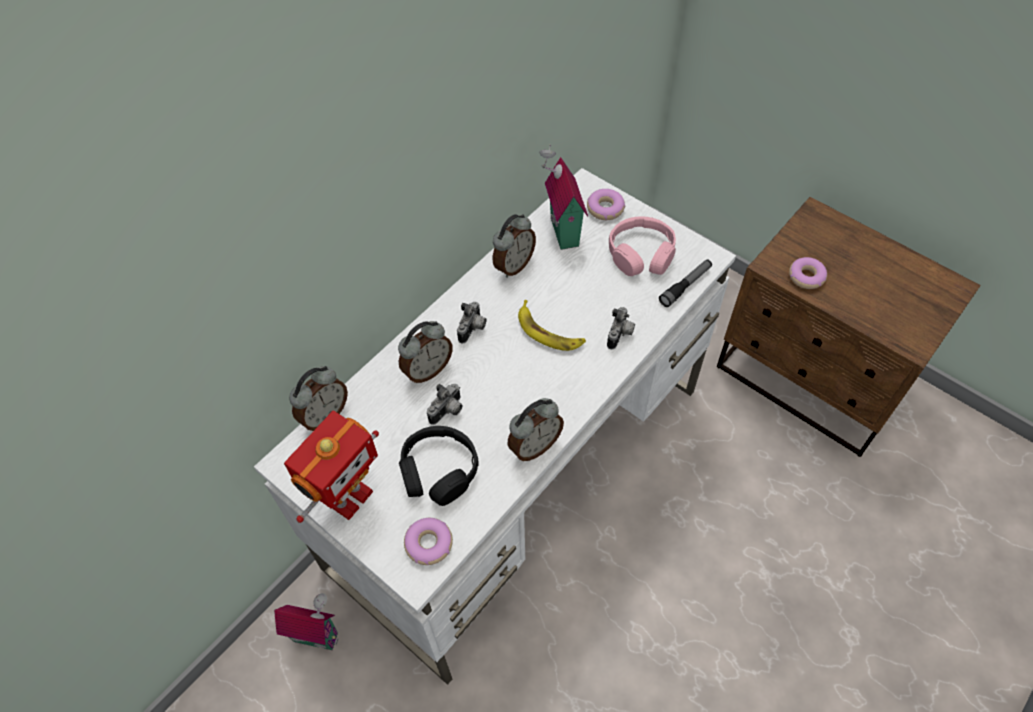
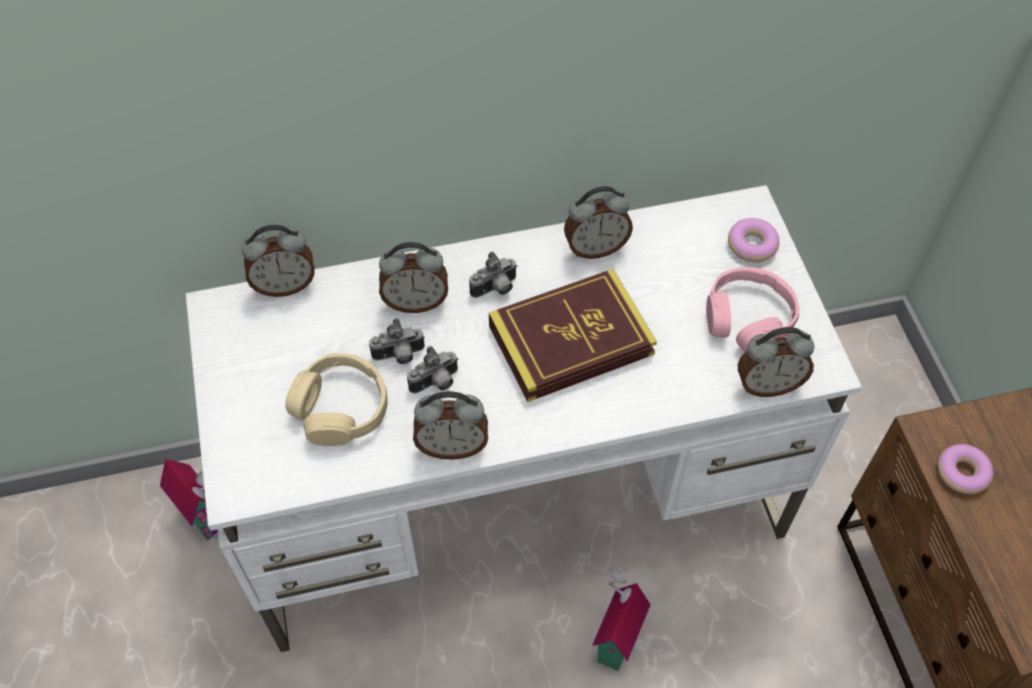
camera: 35 degrees right, 0 degrees up
toy robot [284,410,379,523] -> none
black headphones [399,426,478,506] -> beige headphones [285,353,388,446]
donut [404,518,453,565] -> none
banana [518,300,586,351] -> book [489,269,657,402]
toy house [539,144,588,250] -> toy house moved to [592,568,651,671]
camera [607,307,635,349] -> camera moved to [407,346,458,394]
flashlight [659,259,712,307] -> alarm clock [738,327,814,397]

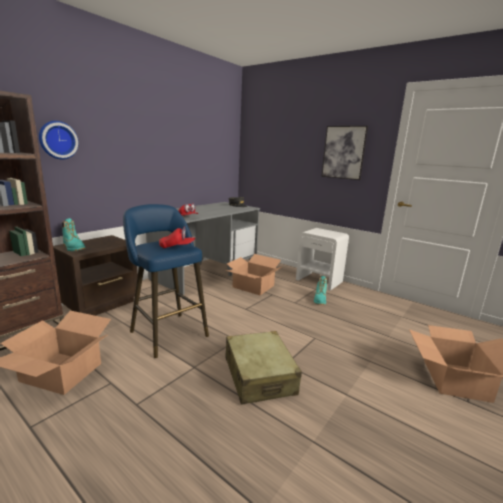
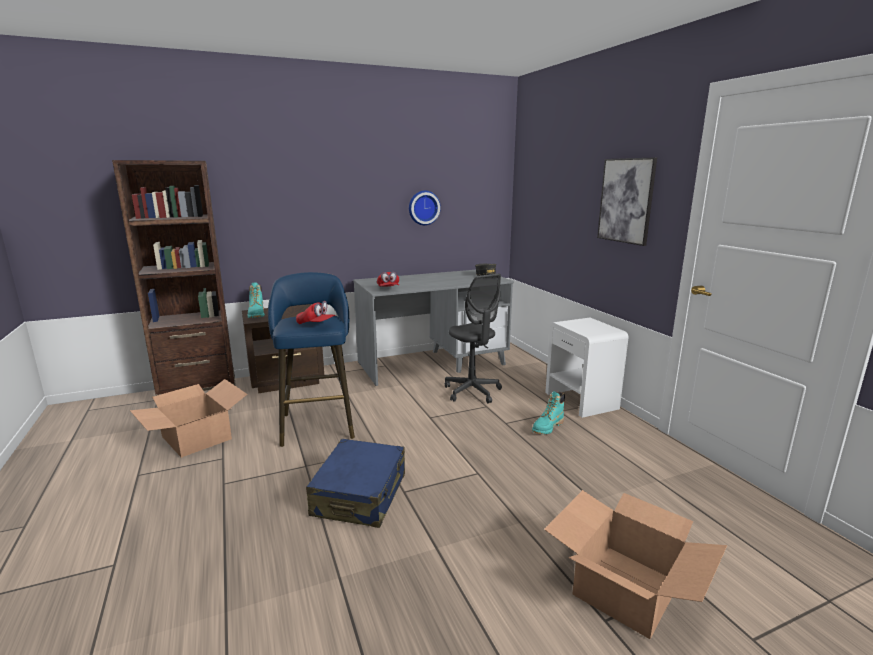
camera: 30 degrees right, 0 degrees up
wall clock [39,121,79,159] -> wall clock moved to [409,191,441,225]
cardboard box [225,254,282,295] -> grey office chair [445,273,502,403]
beige suitcase [225,331,302,405] -> blue suitcase [306,439,405,528]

• • • •

Exercise requirements: Write out the whole listing above exactly, minus images.

Answer below:
camera: 35 degrees right, 0 degrees up
toy robot [284,410,379,523] -> none
black headphones [399,426,478,506] -> beige headphones [285,353,388,446]
donut [404,518,453,565] -> none
banana [518,300,586,351] -> book [489,269,657,402]
toy house [539,144,588,250] -> toy house moved to [592,568,651,671]
camera [607,307,635,349] -> camera moved to [407,346,458,394]
flashlight [659,259,712,307] -> alarm clock [738,327,814,397]

camera: 30 degrees right, 0 degrees up
wall clock [39,121,79,159] -> wall clock moved to [409,191,441,225]
cardboard box [225,254,282,295] -> grey office chair [445,273,502,403]
beige suitcase [225,331,302,405] -> blue suitcase [306,439,405,528]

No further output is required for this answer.